AZ-400 (Consumer 2) ReplaySink Protocol + JsonlReplaySink (one JSON object per line; orjson serialiser; close() fsyncs).
AZ-401 (Consumer 3) compose_replay(config) -> ReplayRoot: full strategy resolution for the replay binary; Clock strategy selection (TlogDerivedClock for ASAP, WallClock for REALTIME; documented per R-DEMO-4); FrameSource = VideoFileFrameSource; FcAdapter = TlogReplayFcAdapter; Sink = JsonlReplaySink; ALL of C1C5 wired with the same Public API as the live binary.

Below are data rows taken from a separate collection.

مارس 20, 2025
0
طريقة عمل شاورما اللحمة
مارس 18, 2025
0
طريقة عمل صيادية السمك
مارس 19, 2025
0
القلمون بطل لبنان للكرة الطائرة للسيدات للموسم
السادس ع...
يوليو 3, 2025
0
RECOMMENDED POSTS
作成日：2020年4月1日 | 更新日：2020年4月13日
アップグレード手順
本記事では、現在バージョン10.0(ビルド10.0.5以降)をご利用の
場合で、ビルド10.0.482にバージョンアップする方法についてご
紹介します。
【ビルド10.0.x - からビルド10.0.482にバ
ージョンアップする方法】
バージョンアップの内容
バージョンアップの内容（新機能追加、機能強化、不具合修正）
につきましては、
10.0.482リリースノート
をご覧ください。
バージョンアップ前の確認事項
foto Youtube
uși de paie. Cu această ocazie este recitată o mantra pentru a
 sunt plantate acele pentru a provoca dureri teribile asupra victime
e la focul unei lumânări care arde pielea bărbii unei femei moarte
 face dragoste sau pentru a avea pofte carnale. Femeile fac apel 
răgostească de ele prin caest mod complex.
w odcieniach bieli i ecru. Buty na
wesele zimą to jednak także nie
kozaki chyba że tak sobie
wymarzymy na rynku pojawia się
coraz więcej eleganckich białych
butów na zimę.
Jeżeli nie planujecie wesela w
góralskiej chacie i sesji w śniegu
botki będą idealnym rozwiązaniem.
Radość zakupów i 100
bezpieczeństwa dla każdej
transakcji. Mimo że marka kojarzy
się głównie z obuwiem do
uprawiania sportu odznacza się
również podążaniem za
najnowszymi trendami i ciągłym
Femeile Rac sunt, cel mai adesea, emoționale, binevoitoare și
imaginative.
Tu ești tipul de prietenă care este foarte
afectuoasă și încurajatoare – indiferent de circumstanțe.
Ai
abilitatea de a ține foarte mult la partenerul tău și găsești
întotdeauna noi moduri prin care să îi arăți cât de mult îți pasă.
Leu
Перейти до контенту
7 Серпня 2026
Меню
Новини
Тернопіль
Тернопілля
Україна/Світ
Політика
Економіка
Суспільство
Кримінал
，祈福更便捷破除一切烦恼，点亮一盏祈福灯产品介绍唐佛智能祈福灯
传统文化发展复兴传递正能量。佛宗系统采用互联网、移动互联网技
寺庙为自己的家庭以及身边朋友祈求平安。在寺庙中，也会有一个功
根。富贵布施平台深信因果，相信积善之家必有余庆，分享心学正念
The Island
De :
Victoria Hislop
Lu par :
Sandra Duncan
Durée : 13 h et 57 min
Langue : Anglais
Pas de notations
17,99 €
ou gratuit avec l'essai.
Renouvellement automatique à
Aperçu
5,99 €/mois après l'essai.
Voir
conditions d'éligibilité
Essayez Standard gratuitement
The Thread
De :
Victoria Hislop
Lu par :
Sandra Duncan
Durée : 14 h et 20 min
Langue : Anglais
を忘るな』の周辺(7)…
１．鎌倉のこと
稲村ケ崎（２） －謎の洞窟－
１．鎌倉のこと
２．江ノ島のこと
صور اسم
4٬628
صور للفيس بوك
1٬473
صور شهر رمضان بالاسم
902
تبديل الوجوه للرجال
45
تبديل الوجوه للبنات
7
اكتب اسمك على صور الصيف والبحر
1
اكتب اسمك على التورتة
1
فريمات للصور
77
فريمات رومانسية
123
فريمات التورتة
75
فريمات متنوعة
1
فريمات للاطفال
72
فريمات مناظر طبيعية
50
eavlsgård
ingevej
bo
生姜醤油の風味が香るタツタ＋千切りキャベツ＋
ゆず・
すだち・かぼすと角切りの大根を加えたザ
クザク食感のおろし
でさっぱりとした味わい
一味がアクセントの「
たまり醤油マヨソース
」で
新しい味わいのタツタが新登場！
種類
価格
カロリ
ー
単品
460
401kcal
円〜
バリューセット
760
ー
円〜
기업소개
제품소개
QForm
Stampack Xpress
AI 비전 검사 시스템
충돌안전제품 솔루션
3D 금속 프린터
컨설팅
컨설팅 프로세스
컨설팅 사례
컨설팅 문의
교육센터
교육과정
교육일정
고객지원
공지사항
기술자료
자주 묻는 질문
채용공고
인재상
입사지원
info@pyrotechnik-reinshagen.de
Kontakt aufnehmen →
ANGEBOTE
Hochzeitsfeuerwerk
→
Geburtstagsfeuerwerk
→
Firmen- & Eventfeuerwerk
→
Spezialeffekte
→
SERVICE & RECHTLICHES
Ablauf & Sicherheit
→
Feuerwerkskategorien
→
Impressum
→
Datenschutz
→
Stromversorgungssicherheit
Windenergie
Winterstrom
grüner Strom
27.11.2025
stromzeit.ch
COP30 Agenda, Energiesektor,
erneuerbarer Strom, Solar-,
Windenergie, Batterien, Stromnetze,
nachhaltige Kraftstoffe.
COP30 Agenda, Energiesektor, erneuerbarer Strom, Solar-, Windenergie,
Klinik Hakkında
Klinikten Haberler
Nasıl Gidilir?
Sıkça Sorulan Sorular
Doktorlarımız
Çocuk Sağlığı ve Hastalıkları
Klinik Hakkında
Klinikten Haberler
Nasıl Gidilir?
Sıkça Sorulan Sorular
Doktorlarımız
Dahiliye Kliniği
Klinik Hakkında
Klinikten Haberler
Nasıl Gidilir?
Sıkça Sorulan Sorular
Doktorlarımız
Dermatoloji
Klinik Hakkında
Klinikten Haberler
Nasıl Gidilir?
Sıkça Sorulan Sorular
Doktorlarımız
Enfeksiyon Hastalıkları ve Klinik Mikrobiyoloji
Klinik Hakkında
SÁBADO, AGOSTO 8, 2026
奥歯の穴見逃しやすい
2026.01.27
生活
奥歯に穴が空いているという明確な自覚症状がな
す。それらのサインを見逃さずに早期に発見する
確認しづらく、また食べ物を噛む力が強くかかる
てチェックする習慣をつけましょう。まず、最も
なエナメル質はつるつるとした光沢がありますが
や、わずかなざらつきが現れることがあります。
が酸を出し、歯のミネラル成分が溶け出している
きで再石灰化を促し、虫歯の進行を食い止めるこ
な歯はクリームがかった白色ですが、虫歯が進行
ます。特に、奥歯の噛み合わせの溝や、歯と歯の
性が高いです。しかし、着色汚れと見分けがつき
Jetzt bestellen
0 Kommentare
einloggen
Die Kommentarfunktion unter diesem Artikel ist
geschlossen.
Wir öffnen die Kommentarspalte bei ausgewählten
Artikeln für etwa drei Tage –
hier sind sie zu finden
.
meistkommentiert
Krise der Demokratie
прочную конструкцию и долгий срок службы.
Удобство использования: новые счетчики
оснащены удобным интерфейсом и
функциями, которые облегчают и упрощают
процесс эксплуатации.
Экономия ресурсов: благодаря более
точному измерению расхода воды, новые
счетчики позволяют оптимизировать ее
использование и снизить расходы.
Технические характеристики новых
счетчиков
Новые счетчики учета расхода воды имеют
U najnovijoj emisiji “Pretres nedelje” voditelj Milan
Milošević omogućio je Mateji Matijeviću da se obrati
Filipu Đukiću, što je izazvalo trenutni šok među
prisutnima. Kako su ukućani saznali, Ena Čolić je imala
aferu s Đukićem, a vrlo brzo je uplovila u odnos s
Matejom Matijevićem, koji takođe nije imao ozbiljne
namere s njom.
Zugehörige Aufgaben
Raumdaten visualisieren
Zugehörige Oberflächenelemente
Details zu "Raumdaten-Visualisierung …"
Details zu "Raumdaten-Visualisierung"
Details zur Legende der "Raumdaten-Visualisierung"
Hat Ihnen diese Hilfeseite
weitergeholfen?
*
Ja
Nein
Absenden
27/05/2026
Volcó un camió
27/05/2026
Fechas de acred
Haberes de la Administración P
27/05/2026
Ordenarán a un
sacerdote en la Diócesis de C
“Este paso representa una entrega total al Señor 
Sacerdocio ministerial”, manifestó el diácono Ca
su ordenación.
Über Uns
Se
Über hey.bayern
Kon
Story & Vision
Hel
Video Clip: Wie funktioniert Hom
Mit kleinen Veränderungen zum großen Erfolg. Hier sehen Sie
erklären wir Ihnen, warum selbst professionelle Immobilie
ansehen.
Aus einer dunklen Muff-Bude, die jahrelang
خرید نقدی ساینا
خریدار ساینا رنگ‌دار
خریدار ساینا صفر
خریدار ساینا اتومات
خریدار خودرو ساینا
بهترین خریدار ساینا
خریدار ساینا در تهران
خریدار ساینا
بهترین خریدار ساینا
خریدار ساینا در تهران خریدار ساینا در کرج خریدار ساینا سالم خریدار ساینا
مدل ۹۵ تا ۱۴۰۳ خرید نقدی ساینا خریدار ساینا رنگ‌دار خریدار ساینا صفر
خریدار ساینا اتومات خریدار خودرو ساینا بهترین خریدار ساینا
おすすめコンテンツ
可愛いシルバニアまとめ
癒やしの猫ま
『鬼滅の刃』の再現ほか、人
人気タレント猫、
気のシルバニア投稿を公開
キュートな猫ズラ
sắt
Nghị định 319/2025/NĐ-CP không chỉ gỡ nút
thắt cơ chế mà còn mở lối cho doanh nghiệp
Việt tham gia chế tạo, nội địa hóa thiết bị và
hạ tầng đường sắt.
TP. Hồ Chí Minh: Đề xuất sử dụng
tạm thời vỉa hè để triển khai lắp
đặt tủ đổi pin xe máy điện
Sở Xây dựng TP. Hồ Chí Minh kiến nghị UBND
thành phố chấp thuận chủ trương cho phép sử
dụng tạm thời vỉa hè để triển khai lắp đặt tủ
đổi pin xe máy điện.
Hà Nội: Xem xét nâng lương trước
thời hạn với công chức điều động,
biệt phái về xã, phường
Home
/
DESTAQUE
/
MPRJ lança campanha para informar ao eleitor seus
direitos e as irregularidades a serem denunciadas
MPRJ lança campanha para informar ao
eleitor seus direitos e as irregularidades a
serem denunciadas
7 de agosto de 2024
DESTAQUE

NO C6/C10/C11/C12. Configuration loading + camera-calibration loading.
AZ-402 (Consumer 4) gps-denied-replay CLI entrypoint: argparse, config + calibration loader, runtime loop (the loop body documented in this contract above), structured-error exit codes (0=success, 2=AC-8 sync-impossible, 1=any other error).
AZ-403 (Consumer 5) gps-denied-replay-cli Dockerfile (multi-stage; Python + C1C5 + cpp/* + replay strategies; NO C6/C10/C11/C12; NO HTTP server) + GitHub Actions matrix entry + SBOM diff CI step verifying absence of excluded components per AC-4.
AZ-404 (Consumer 6) E2E replay fixture test: tests/e2e/replay/test_derkachi_1min.py — runs the CLI against a 12 min Derkachi clip + matching tlog; asserts AC-3 (≤ 100 m for ≥ 80 % of ticks); gated by RUN_REPLAY_E2E=1 in CI.
AZ-405 (Consumer 7) Auto-sync of video ↔ tlog via IMU take-off detection (AC-7 / AC-8). Take-off pattern: sustained vertical accel > 0.5 g + change in attitude rate > 1 rad/s lasting ≥ 0.5 s (typical quadcopter signature). Confidence-scored; falls back to WARN + best-guess if < 80 %; --time-offset-ms always overrides; AC-8 hard-fail (exit 2) if neither auto-detect nor manual offset produces > 95 % frame-window match.

Constraints

  • @runtime_checkable on all Protocols; DTOs frozen=True, slots=True.
  • Lazy-import per ADR-002 with the new BUILD_VIDEO_FILE_FRAME_SOURCE, BUILD_TLOG_REPLAY_ADAPTER, BUILD_REPLAY_SINK_JSONL flags.
  • C1C5 components MUST remain mode-agnostic (Invariant 1).
  • All time-driven logic in components MUST consume the injected Clock (Invariant 2).
  • No HTTP server in the replay binary (parent-suite UI shells out to the CLI; defer until subprocess shape is proven insufficient).
  • pymavlink bundled unmodified per D-C8-3.
  • The tlog parser MUST stream-parse — never materialise the entire tlog into memory (R-DEMO-2; multi-GB tlogs).

Risks / Mitigations

  • R-DEMO-1 (tlog ↔ video timestamp drift / unsynchronised recordings): auto-sync via IMU take-off detection (AC-7) + --time-offset-ms manual override. Fixed-wing hand-launch fallback documented.
  • R-DEMO-2 (pymavlink slow on multi-GB tlogs): stream-parse, never materialise. Throughput floor benchmarked + documented in CI.
  • R-DEMO-3 (demo footage missing required FC messages): TlogReplayFcAdapter.open(...) fails fast at startup, listing missing message types and the components that need them.
  • R-DEMO-4 (production C1C5 paths bake real-time-cadence assumptions): Clock injection (Invariants 1, 2). Documented as ADR amendment in next architecture-doc cycle.

Notes for the Implementer

  • The LiveCameraFrameSource retrofit is a no-op restructure: the existing camera-ingest thread becomes a class implementing FrameSource. Its behaviour is unchanged. This is what allows C1 to consume FrameSource via constructor without becoming replay-aware.
  • The TlogReplayFcAdapter's subscribe_telemetry fan-out runs on a dedicated thread (mirroring the live PymavlinkArdupilotAdapter decode-thread semantics). This way C1 and C5 see identical thread boundaries in live and replay.
  • The Clock Protocol is the SAME interface in live and replay — only the strategy differs. This is the single Liskov-clean line that lets components consume Clock without knowing the mode.